Considering these threats, he said, that paranoia is certainly warranted.

Combining Education With Technology

According to DiLullo, employees education is an essential component of protecting the enterprise. Indeed, educating directors and C-level executives on cyberthreats would help cyber experts to obtain the funding, resources and company support necessary to protect internal systems.

At the micro level, employee education on why they shouldn’t use or share insecure passwords, click on suspicious links, or include wire or account data within emails can also be effective — to a point.

“Simple things like password sharing: You tell people not to share their passwords, and they do it anyway,” DiLullo said.

This is where the combination of technology comes in.

Promoting employee awareness on strong passwords can be even more effective when companies implement technologies like dual-factor authentication, biometrics, behavioral analytics and other tools that can control company logins and protect credentials, even when workers fail to do so.
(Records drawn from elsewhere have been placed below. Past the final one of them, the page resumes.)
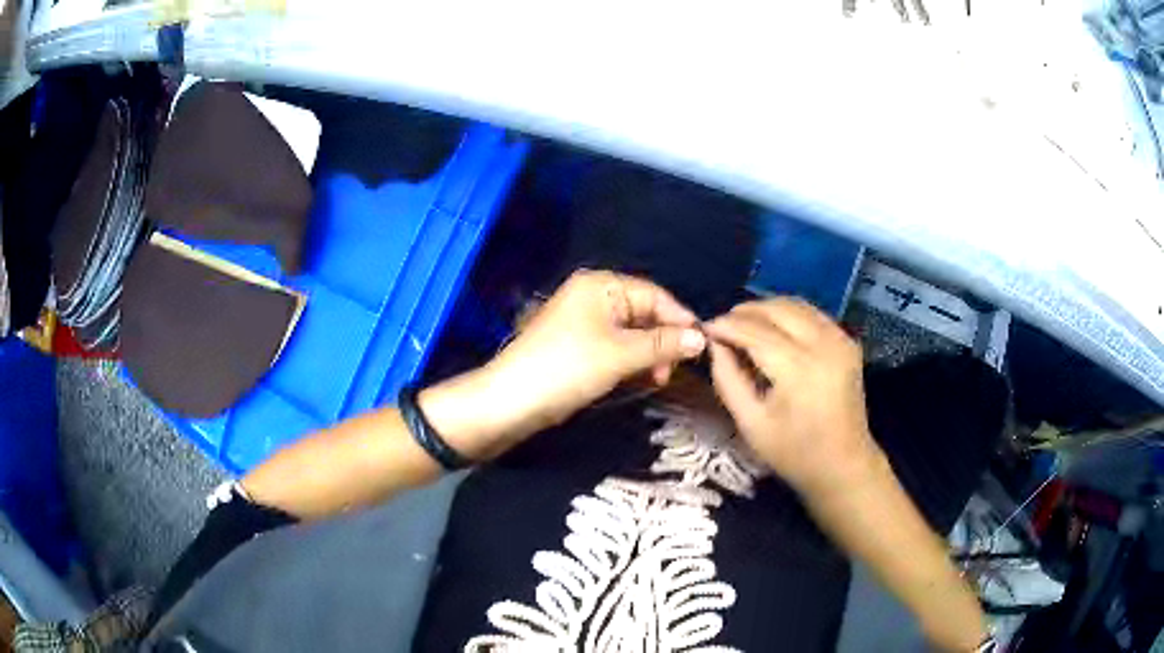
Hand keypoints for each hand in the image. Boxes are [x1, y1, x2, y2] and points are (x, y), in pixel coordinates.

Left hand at [421, 270, 705, 458]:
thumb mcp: (620, 354)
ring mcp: (585, 322)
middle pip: (644, 313)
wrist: (512, 400)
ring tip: (656, 380)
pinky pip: (616, 347)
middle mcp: (594, 296)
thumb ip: (663, 343)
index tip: (701, 347)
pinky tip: (640, 379)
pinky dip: (631, 361)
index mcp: (601, 285)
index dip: (680, 319)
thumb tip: (701, 338)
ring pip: (632, 333)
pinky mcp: (579, 346)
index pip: (654, 295)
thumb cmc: (568, 367)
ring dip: (649, 355)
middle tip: (671, 371)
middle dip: (663, 341)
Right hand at [705, 298, 880, 494]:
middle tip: (723, 327)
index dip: (726, 326)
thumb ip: (728, 378)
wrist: (843, 465)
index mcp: (799, 369)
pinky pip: (812, 313)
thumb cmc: (794, 453)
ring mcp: (840, 338)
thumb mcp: (750, 423)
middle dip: (744, 312)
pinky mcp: (847, 340)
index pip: (754, 331)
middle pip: (776, 309)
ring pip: (795, 304)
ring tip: (744, 325)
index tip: (704, 328)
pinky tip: (773, 330)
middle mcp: (823, 344)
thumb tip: (714, 343)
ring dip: (766, 309)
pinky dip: (788, 315)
Intelligence technology can identify a system infiltration, even after an employee has clicked a suspicious link.

While DiLullo agreed that there is an opportunity for enterprise cybersecurity teams to get closer to other departments in the enterprise (for example, coordinating with human resources to lead employee training initiatives, or collaborating with accounts payable and accounting on preventing wire fraud or phishing scams) the biggest opportunity is in DevOps. Teams that prioritize lightweight, speedy app and platform development often fail to prioritize the security of their creations, he said, leaving room for chief security officers and cybersecurity teams to step in.
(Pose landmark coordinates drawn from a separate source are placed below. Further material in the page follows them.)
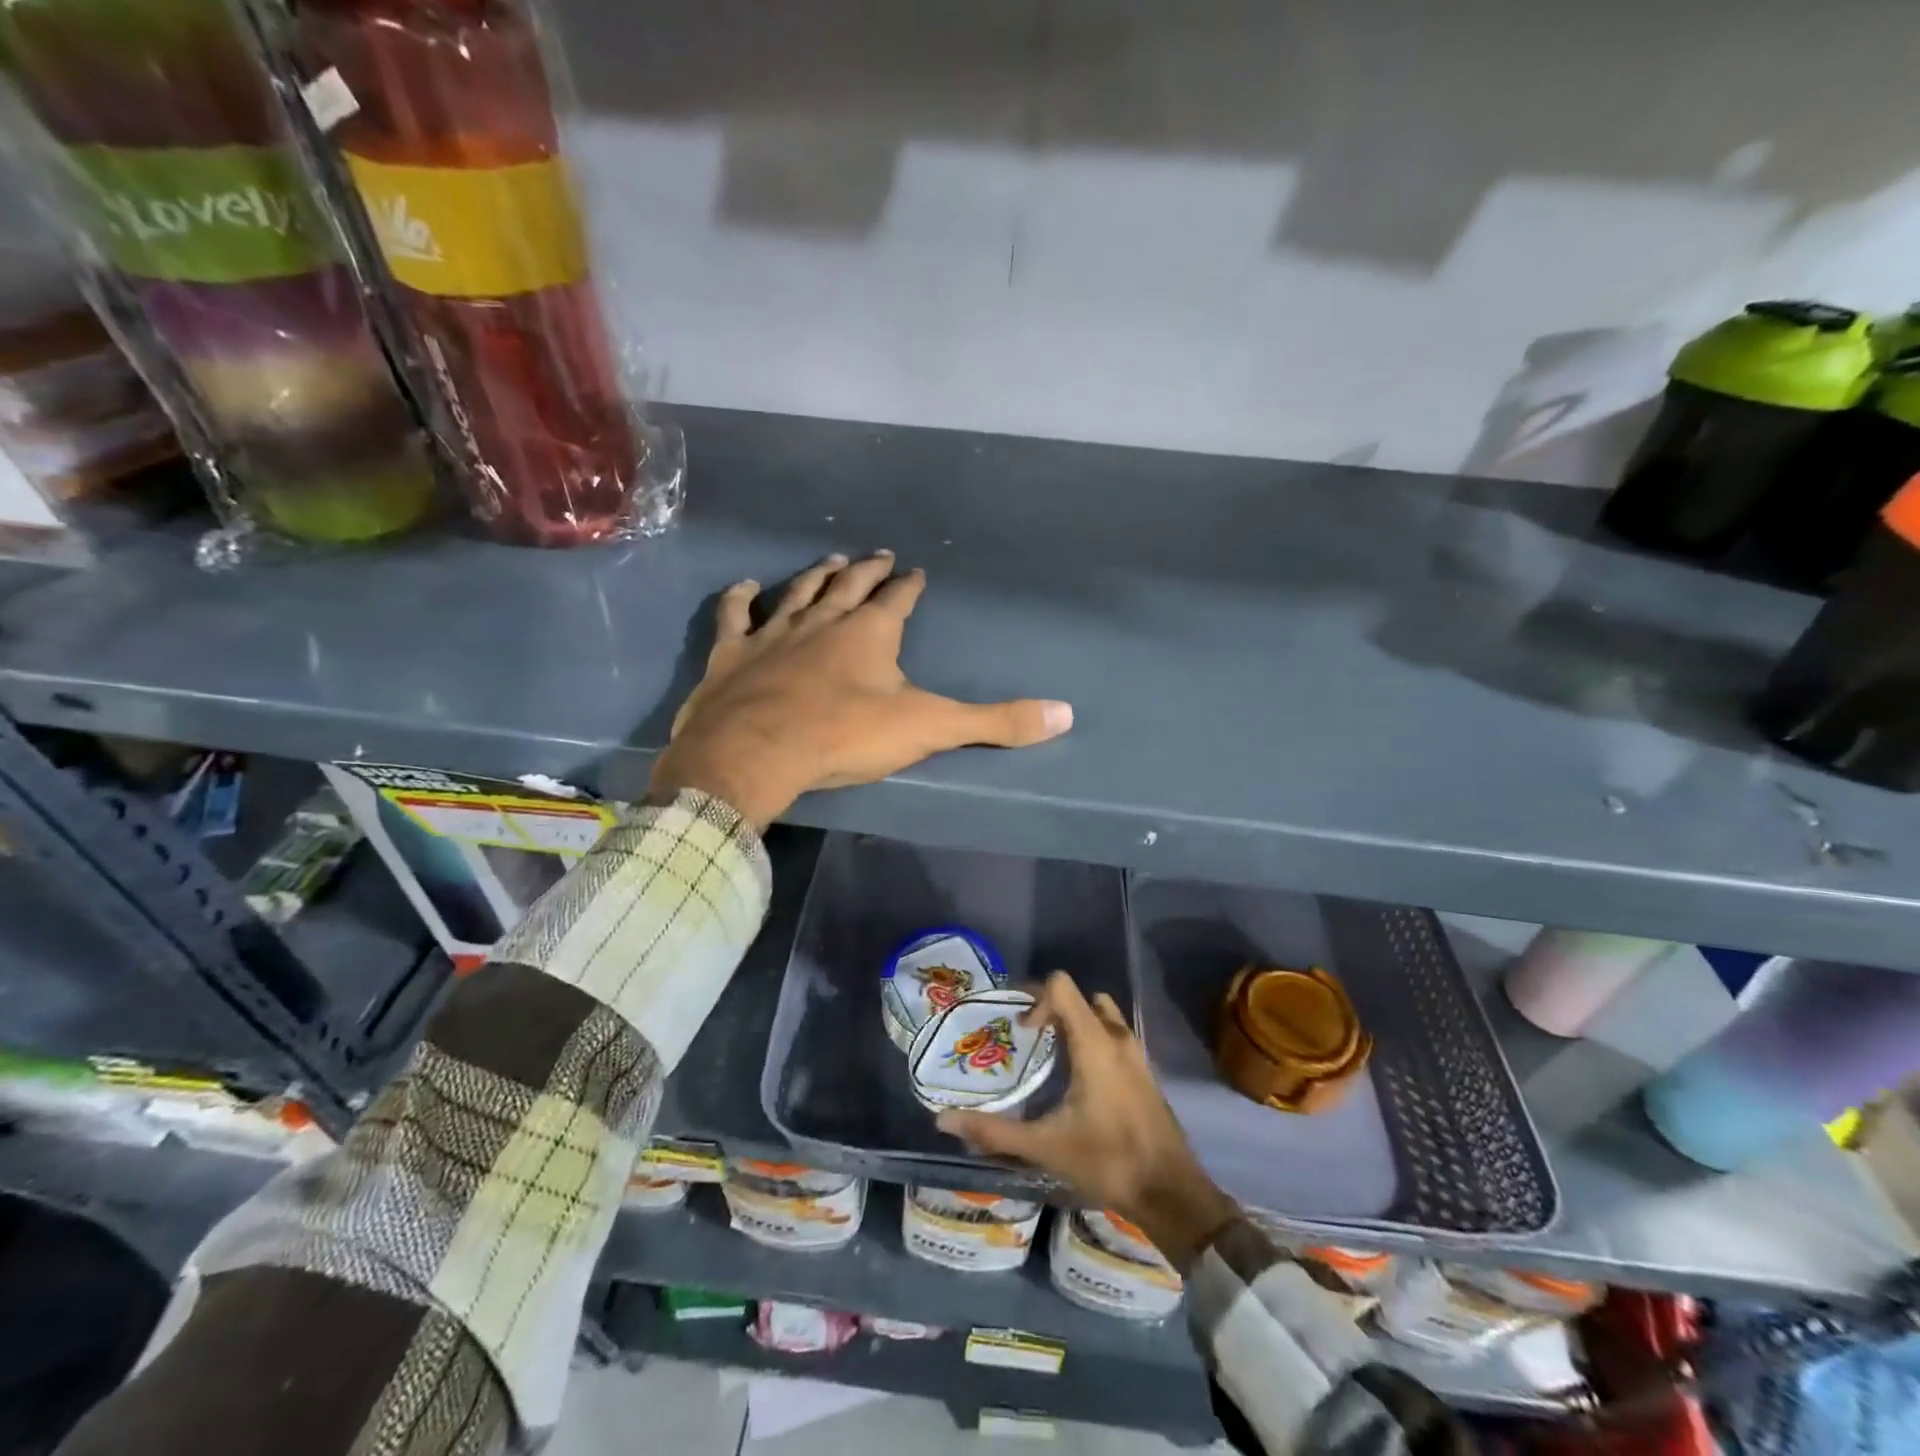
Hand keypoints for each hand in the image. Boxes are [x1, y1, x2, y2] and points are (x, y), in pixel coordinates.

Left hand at [649, 551, 1073, 828]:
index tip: (916, 572)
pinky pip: (736, 616)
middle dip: (867, 569)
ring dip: (815, 575)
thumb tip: (1065, 714)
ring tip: (828, 560)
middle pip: (849, 585)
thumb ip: (995, 722)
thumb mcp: (928, 729)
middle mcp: (822, 621)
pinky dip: (740, 599)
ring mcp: (773, 633)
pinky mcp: (732, 654)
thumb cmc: (844, 737)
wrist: (755, 752)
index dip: (909, 586)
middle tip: (878, 554)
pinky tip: (745, 586)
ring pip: (798, 592)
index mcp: (870, 633)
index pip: (898, 600)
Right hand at [938, 971, 1239, 1271]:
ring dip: (1078, 1023)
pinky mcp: (1146, 1073)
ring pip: (1104, 1015)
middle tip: (1032, 1038)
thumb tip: (943, 1120)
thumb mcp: (1045, 1147)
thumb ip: (993, 1131)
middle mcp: (1118, 1038)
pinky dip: (1095, 1040)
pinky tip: (1080, 1081)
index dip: (1036, 998)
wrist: (1172, 1194)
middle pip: (1083, 997)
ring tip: (1053, 1056)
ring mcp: (1137, 1055)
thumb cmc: (1108, 1161)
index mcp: (1094, 1044)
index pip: (1063, 986)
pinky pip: (1116, 1037)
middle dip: (1054, 1008)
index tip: (1023, 1032)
“Security is going to gain a hold in other departments, but the number-one place it needs to be is in any app developer environment,” he said.

Room For Optimism?

Despite the doom-and-gloom figures in Lastline’s latest analysis, and in countless other surveys and research reports, there may be signs that organizations are improving their cybersecurity practices.

DiLullo said that, only a few years ago, the cybersecurity space saw far more employees clicking on malicious links or sending sensitive information via email. Though it still happens today, he’s seen growing awareness of the dangers of such practices.

There has also been a surge in enterprise risk management plan development, which places cybersecurity leaders in front of boards of directors and enterprise heads to integrate cybersecurity into that risk mitigation effort. Still, DiLullo was hesitant to say that there is room for optimism on a broad scale.

“If you want to return to the old days where there was zero cybercrime, that’s not going to happen,” he said. “But when you look at companies that are really disciplined, they’re educating their employees, they’re being careful about how they embrace new computing models in the public cloud, they’re giving CFOs and enterprise risk management teams lots of authority and empowerment, and they’re spending what they need to spend. With the technology that is out there today, and with best practices, you have the ability to materially improve your risk profile.”